- [Directions for this task] Rewrite each of the records below, substituting "Focus" wherever "Emphasis" occurs and keeping every other character unchanged.

- [Extracted information]
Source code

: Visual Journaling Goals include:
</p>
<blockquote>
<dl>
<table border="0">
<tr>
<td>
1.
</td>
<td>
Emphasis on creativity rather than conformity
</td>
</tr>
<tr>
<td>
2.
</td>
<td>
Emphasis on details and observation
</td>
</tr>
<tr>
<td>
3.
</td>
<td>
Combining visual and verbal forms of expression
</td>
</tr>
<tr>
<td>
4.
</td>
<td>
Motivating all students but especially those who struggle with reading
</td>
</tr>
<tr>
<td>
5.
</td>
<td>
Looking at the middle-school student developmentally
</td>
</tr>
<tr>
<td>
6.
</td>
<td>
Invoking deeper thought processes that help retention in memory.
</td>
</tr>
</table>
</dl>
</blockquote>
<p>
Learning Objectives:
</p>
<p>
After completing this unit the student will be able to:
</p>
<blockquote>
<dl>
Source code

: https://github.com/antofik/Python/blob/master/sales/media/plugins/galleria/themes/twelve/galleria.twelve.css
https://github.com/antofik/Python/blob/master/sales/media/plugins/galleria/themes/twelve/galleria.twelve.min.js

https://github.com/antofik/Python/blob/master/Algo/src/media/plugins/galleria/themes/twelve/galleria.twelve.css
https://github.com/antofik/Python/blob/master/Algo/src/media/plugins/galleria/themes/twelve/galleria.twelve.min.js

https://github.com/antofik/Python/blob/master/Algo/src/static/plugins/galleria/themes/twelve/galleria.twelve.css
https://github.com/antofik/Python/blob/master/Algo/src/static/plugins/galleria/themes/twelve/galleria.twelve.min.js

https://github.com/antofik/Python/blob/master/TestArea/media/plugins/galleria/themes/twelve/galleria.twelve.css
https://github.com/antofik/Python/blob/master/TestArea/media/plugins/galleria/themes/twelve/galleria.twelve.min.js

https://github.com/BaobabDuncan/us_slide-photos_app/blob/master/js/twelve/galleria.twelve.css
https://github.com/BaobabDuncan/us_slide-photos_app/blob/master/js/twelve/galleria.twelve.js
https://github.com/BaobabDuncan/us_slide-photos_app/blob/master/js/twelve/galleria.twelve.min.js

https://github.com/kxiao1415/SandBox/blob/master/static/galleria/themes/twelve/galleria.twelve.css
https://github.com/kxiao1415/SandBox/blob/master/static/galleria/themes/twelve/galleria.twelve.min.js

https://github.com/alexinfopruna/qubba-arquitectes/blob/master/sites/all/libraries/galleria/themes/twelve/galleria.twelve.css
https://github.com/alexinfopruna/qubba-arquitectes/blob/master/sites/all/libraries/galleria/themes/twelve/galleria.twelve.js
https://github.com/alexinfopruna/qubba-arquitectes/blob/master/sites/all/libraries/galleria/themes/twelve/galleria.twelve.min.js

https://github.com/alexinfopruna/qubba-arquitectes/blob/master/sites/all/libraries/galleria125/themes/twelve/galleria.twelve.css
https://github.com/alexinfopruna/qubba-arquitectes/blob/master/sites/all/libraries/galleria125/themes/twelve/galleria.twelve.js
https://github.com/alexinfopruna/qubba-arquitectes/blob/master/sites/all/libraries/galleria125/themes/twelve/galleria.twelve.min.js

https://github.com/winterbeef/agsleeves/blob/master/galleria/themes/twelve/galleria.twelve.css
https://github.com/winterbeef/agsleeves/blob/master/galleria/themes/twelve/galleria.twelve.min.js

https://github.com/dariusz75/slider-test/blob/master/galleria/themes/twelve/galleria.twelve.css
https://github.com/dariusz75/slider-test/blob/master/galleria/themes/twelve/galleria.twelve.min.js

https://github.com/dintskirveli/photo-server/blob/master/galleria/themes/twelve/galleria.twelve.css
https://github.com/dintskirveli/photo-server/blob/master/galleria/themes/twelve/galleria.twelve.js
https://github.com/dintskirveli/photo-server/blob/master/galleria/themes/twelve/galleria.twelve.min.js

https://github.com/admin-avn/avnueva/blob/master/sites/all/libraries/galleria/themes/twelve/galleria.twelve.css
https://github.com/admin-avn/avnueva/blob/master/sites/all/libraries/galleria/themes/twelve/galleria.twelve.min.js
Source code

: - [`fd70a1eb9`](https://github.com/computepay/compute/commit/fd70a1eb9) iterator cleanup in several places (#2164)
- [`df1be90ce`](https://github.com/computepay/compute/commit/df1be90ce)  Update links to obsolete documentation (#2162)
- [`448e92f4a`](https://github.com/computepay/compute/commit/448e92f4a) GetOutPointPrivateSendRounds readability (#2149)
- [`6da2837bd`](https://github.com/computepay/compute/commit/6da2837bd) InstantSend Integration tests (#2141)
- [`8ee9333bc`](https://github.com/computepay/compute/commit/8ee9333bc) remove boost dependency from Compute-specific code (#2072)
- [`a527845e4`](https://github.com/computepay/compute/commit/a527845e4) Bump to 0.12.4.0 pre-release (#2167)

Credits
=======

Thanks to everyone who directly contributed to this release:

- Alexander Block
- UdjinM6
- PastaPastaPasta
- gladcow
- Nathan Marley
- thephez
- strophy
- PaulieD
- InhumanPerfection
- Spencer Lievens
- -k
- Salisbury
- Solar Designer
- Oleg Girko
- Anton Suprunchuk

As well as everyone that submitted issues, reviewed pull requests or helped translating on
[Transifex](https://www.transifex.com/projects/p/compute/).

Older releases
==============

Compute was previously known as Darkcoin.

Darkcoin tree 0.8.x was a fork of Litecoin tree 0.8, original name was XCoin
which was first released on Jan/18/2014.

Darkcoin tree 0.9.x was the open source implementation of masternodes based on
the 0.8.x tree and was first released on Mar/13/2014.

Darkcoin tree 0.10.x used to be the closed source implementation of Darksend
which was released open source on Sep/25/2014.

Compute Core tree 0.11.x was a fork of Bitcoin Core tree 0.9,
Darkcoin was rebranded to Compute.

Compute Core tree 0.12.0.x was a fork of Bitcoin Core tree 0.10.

- [Your solution]
Source code

: Visual Journaling Goals include:
</p>
<blockquote>
<dl>
<table border="0">
<tr>
<td>
1.
</td>
<td>
Focus on creativity rather than conformity
</td>
</tr>
<tr>
<td>
2.
</td>
<td>
Focus on details and observation
</td>
</tr>
<tr>
<td>
3.
</td>
<td>
Combining visual and verbal forms of expression
</td>
</tr>
<tr>
<td>
4.
</td>
<td>
Motivating all students but especially those who struggle with reading
</td>
</tr>
<tr>
<td>
5.
</td>
<td>
Looking at the middle-school student developmentally
</td>
</tr>
<tr>
<td>
6.
</td>
<td>
Invoking deeper thought processes that help retention in memory.
</td>
</tr>
</table>
</dl>
</blockquote>
<p>
Learning Objectives:
</p>
<p>
After completing this unit the student will be able to:
</p>
<blockquote>
<dl>
Source code

: https://github.com/antofik/Python/blob/master/sales/media/plugins/galleria/themes/twelve/galleria.twelve.css
https://github.com/antofik/Python/blob/master/sales/media/plugins/galleria/themes/twelve/galleria.twelve.min.js

https://github.com/antofik/Python/blob/master/Algo/src/media/plugins/galleria/themes/twelve/galleria.twelve.css
https://github.com/antofik/Python/blob/master/Algo/src/media/plugins/galleria/themes/twelve/galleria.twelve.min.js

https://github.com/antofik/Python/blob/master/Algo/src/static/plugins/galleria/themes/twelve/galleria.twelve.css
https://github.com/antofik/Python/blob/master/Algo/src/static/plugins/galleria/themes/twelve/galleria.twelve.min.js

https://github.com/antofik/Python/blob/master/TestArea/media/plugins/galleria/themes/twelve/galleria.twelve.css
https://github.com/antofik/Python/blob/master/TestArea/media/plugins/galleria/themes/twelve/galleria.twelve.min.js

https://github.com/BaobabDuncan/us_slide-photos_app/blob/master/js/twelve/galleria.twelve.css
https://github.com/BaobabDuncan/us_slide-photos_app/blob/master/js/twelve/galleria.twelve.js
https://github.com/BaobabDuncan/us_slide-photos_app/blob/master/js/twelve/galleria.twelve.min.js

https://github.com/kxiao1415/SandBox/blob/master/static/galleria/themes/twelve/galleria.twelve.css
https://github.com/kxiao1415/SandBox/blob/master/static/galleria/themes/twelve/galleria.twelve.min.js

https://github.com/alexinfopruna/qubba-arquitectes/blob/master/sites/all/libraries/galleria/themes/twelve/galleria.twelve.css
https://github.com/alexinfopruna/qubba-arquitectes/blob/master/sites/all/libraries/galleria/themes/twelve/galleria.twelve.js
https://github.com/alexinfopruna/qubba-arquitectes/blob/master/sites/all/libraries/galleria/themes/twelve/galleria.twelve.min.js

https://github.com/alexinfopruna/qubba-arquitectes/blob/master/sites/all/libraries/galleria125/themes/twelve/galleria.twelve.css
https://github.com/alexinfopruna/qubba-arquitectes/blob/master/sites/all/libraries/galleria125/themes/twelve/galleria.twelve.js
https://github.com/alexinfopruna/qubba-arquitectes/blob/master/sites/all/libraries/galleria125/themes/twelve/galleria.twelve.min.js

https://github.com/winterbeef/agsleeves/blob/master/galleria/themes/twelve/galleria.twelve.css
https://github.com/winterbeef/agsleeves/blob/master/galleria/themes/twelve/galleria.twelve.min.js

https://github.com/dariusz75/slider-test/blob/master/galleria/themes/twelve/galleria.twelve.css
https://github.com/dariusz75/slider-test/blob/master/galleria/themes/twelve/galleria.twelve.min.js

https://github.com/dintskirveli/photo-server/blob/master/galleria/themes/twelve/galleria.twelve.css
https://github.com/dintskirveli/photo-server/blob/master/galleria/themes/twelve/galleria.twelve.js
https://github.com/dintskirveli/photo-server/blob/master/galleria/themes/twelve/galleria.twelve.min.js

https://github.com/admin-avn/avnueva/blob/master/sites/all/libraries/galleria/themes/twelve/galleria.twelve.css
https://github.com/admin-avn/avnueva/blob/master/sites/all/libraries/galleria/themes/twelve/galleria.twelve.min.js
Source code

: - [`fd70a1eb9`](https://github.com/computepay/compute/commit/fd70a1eb9) iterator cleanup in several places (#2164)
- [`df1be90ce`](https://github.com/computepay/compute/commit/df1be90ce)  Update links to obsolete documentation (#2162)
- [`448e92f4a`](https://github.com/computepay/compute/commit/448e92f4a) GetOutPointPrivateSendRounds readability (#2149)
- [`6da2837bd`](https://github.com/computepay/compute/commit/6da2837bd) InstantSend Integration tests (#2141)
- [`8ee9333bc`](https://github.com/computepay/compute/commit/8ee9333bc) remove boost dependency from Compute-specific code (#2072)
- [`a527845e4`](https://github.com/computepay/compute/commit/a527845e4) Bump to 0.12.4.0 pre-release (#2167)

Credits
=======

Thanks to everyone who directly contributed to this release:

- Alexander Block
- UdjinM6
- PastaPastaPasta
- gladcow
- Nathan Marley
- thephez
- strophy
- PaulieD
- InhumanPerfection
- Spencer Lievens
- -k
- Salisbury
- Solar Designer
- Oleg Girko
- Anton Suprunchuk

As well as everyone that submitted issues, reviewed pull requests or helped translating on
[Transifex](https://www.transifex.com/projects/p/compute/).

Older releases
==============

Compute was previously known as Darkcoin.

Darkcoin tree 0.8.x was a fork of Litecoin tree 0.8, original name was XCoin
which was first released on Jan/18/2014.

Darkcoin tree 0.9.x was the open source implementation of masternodes based on
the 0.8.x tree and was first released on Mar/13/2014.

Darkcoin tree 0.10.x used to be the closed source implementation of Darksend
which was released open source on Sep/25/2014.

Compute Core tree 0.11.x was a fork of Bitcoin Core tree 0.9,
Darkcoin was rebranded to Compute.

Compute Core tree 0.12.0.x was a fork of Bitcoin Core tree 0.10.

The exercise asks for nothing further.